W-2 Phishing Scams Target Payroll Departments in Pursuit of Employee Data
Don’t rush through your unread emails this tax season. Sophisticated W-2 phishing scams are likely to hit your inbox soon.
For several years now, cyber criminals have successfully used sophisticated social engineering tactics to dupe hundreds of payroll and HR departments into providing W-2 data on their employees, which results in the filing of fraudulent tax returns, identity theft cases, and even class-action lawsuits against the company.
Who’s Targeted: Payroll & HR Departments; Accounting Firms & CPAs
Who’s Sending: Sophisticated, career cyber criminals interested in profiting through the sale of bulk W-2 and identity information
The Consequences: Fraudulent tax returns, identity theft, class-action lawsuits
Successful attacks are incredibly disruptive to employees, extremely expensive for employers—and completely avoidable with awareness training.
What to Look Out For
The typical W-2 phishing email is spoofed to look like it is from a high-level executive and asks the employee to provide W-2 or other tax-related information either by replying to the phishing email, by sending the information to another email address, or to upload it to a server owned by the bad guys.

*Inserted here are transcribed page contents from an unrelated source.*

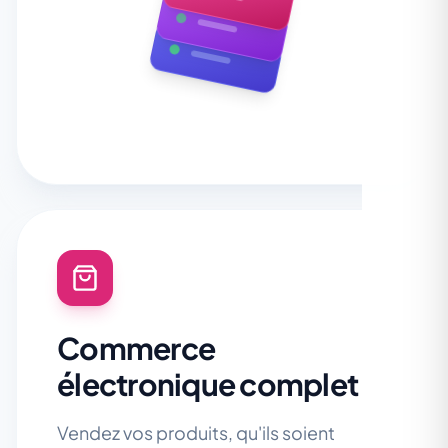
Apprends-en plus sur les Brain Machines
Commerce
électronique complet
Vendez vos produits, qu'ils soient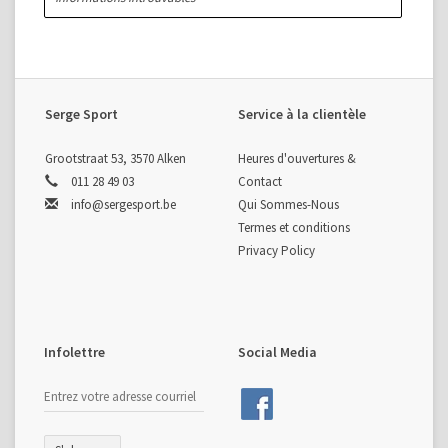
Serge Sport
Service à la clientèle
Grootstraat 53, 3570 Alken
Heures d'ouvertures &
011 28 49 03
Contact
info@sergesport.be
Qui Sommes-Nous
Termes et conditions
Privacy Policy
Infolettre
Social Media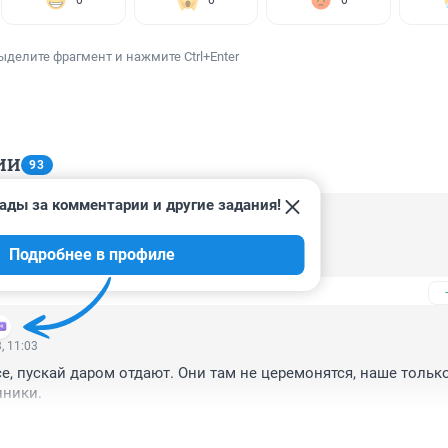
0
0
0
ыделите фрагмент и нажмите Ctrl+Enter
ИИ
93
ады за комментарии и другие задания!
, 11:27
Подробнее в профиле
ят.
, 11:03
е, пускай даром отдают. Они там не церемонятся, наше только
нники.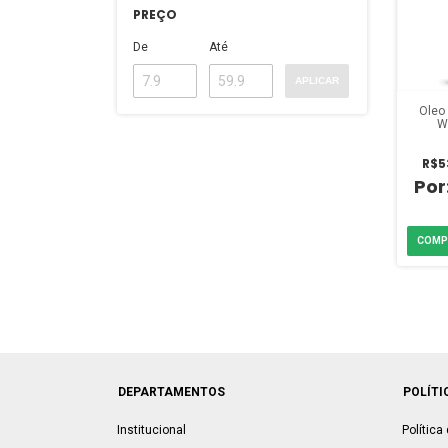
PREÇO
De
Até
APLICAR
Óleo 
W
R$5
DEPARTAMENTOS
POLÍTI
Institucional
Política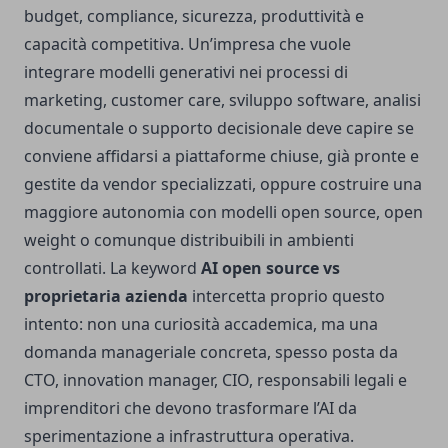
budget, compliance, sicurezza, produttività e
capacità competitiva. Un’impresa che vuole
integrare modelli generativi nei processi di
marketing, customer care, sviluppo software, analisi
documentale o supporto decisionale deve capire se
conviene affidarsi a piattaforme chiuse, già pronte e
gestite da vendor specializzati, oppure costruire una
maggiore autonomia con modelli open source, open
weight o comunque distribuibili in ambienti
controllati. La keyword
AI open source vs
proprietaria azienda
intercetta proprio questo
intento: non una curiosità accademica, ma una
domanda manageriale concreta, spesso posta da
CTO, innovation manager, CIO, responsabili legali e
imprenditori che devono trasformare l’AI da
sperimentazione a infrastruttura operativa.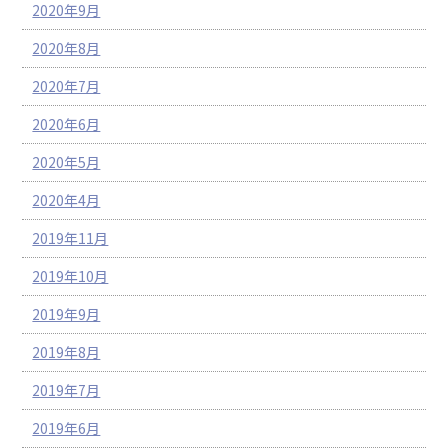
2020年9月
2020年8月
2020年7月
2020年6月
2020年5月
2020年4月
2019年11月
2019年10月
2019年9月
2019年8月
2019年7月
2019年6月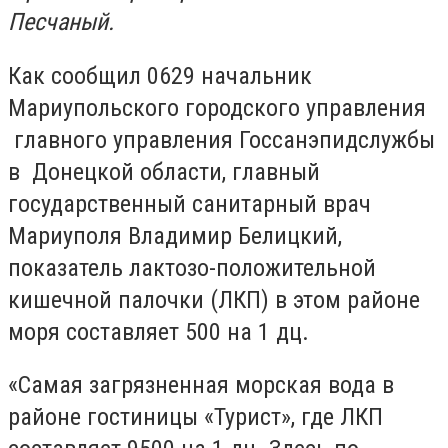
Песчаный.
Как сообщил 0629 начальник
Мариупольского городского управления
главного управления Госсанэпидслужбы
в Донецкой области, главный
государственный санитарный врач
Мариуполя Владимир Белицкий,
показатель лактозо-положительной
кишечной палочки (ЛКП) в этом районе
моря составляет 500 на 1 дц.
«Самая загрязненная морская вода в
районе гостиницы «Турист», где ЛКП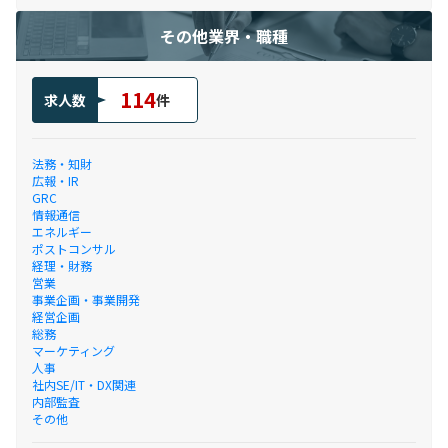
その他業界・職種
114
求人数
件
法務・知財
広報・IR
GRC
情報通信
エネルギー
ポストコンサル
経理・財務
営業
事業企画・事業開発
経営企画
総務
マーケティング
人事
社内SE/IT・DX関連
内部監査
その他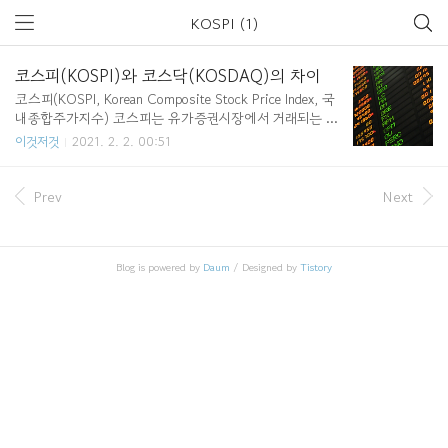
KOSPI (1)
코스피(KOSPI)와 코스닥(KOSDAQ)의 차이
코스피(KOSPI, Korean Composite Stock Price Index, 국
내종합주가지수) 코스피는 유가증권시장에서 거래되는 기
업들의 주식가격 변동을 종합해 정리해서 만든 지수이다.
이것저것
2021. 2. 2. 00:51
유가증권시장에서는 보통 한두번 들어본 대기업들(예 : 삼
성전자, LG화학, SK하이닉스)과 중견기업의 주식이 거래
되고 있다. 코스피는 시장 전체의 흐름이나 경제 상황을
Prev
Next
예측하는데 이용되고 있다. 코스피의 주가지수는 1980년
1월 4일 당시의 가치를 100으로 산정하고 그 변화치를 나
타낸다. 예를 들어 코스피 지수가 1800선이라고 한다면,
Blog is powered by
Daum
/ Designed by
Tistory
1980년 1월 4일과 비교하여 18배의 가치가 상승한 것을
의미한다. 코스피 지수가 하락했다는 것은 경제가 안좋다
는 것을 의미한다. cf) 유가증권 유가증권이란 민법 또는
상..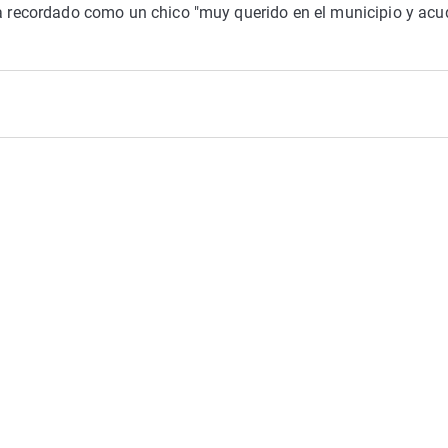
a recordado como un chico "muy querido en el municipio y acu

In many instances, the request for the information comes with a high sense of urgency, which compels the employee to act quickly. Plus, the appearance of the emails are designed to be replicas of legitimate emails from the executive and often contain the actual signature block.
Urgency coupled with the appearance of authenticity often cause the recipient to act without second thought.

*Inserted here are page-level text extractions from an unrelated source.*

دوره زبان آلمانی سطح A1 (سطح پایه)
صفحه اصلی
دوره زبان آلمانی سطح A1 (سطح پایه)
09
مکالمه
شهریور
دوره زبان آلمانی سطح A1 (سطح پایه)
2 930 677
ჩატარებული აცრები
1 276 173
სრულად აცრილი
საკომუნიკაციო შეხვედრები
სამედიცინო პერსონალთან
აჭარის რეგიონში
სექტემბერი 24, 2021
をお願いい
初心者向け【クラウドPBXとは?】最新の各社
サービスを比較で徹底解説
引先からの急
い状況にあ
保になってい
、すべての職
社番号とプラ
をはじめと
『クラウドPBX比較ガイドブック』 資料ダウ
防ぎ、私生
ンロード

How to Keep Your Employees from Falling for W-2 Scams
Warn your employees to “Think Before They Click” and to follow proper procedure—especiallywhen the email contains a strange request and appears to be from the CEO.

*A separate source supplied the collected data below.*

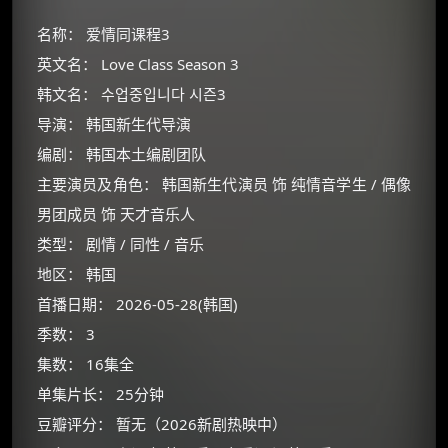
名称： 爱情同课程3
英文名： Love Class Season 3
韩文名： 수업중입니다 시즌3
导演： 韩国新生代导演
编剧： 韩国本土编剧团队
主要演员及角色： 韩国新生代演员 饰 纯情音学生 / 偶像
男团成员 饰 天才音乐人
类型： 剧情 / 同性 / 音乐
地区： 韩国
首播日期： 2026-05-28(韩国)
季数： 3
集数： 16集全
单集片长： 25分钟
豆瓣评分： 暂无（2026新剧热映中）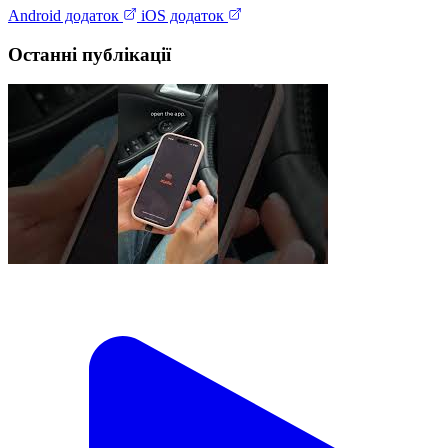
Android додаток
iOS додаток
Останні публікації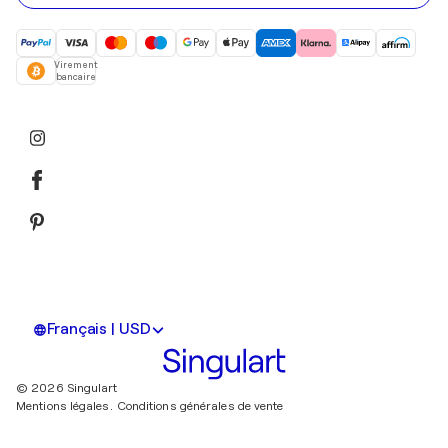
Virement
bancaire
Français | USD
© 2026 Singulart
Mentions légales.
Conditions générales de vente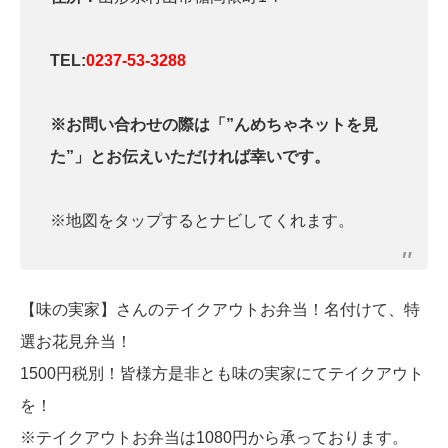
TEL:
0237-53-3288
※お問い合わせの際は「”んめちゃネットを見
た”」とお伝えいただければ幸いです。
※地図をタップするとナビしてくれます。
【味の実家】さんのテイクアウトお弁当！名付けて、特
選お花見弁当！
1500円税別！皆様方是非とも味の実家にてテイクアウト
を！
※テイクアウトお弁当は1080円から承っております。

Inoculate Your Employees With Security Awareness Training
Corsica Technologies provides simulated phishing and online security awareness training to businesses seeking to bolster their security through employee education. If you’re already a Security Awareness Training customer, you have access to ready-to-send W-2 phishing templates similar to the one below to train employees with access to employee W-2 information.
What To Do If Your Company Receives a W-2 Phishing Email
Do: Forward the email to firstname.lastname@example.org and place “W2 Scam” in the subject line
Don’t: Reply or forward the email to other employees or executives
Organizations that receive the scams or fall victim to them should file a complaint with the Internet Crime Complaint Center (IC3,) operated by the FBI.
Employees whose Forms W-2 have been stolen should review the recommended actions by the Federal Trade Commission at www.identitytheft.gov or the IRS at www.irs.gov/identitytheft.
Employees should file a Form 14039 (PDF) Identity Theft Affidavit, if the employee’s own tax return rejects because of a duplicate Social Security number or if instructed to do so by the IRS. As a rule of thumb, file your taxes quickly.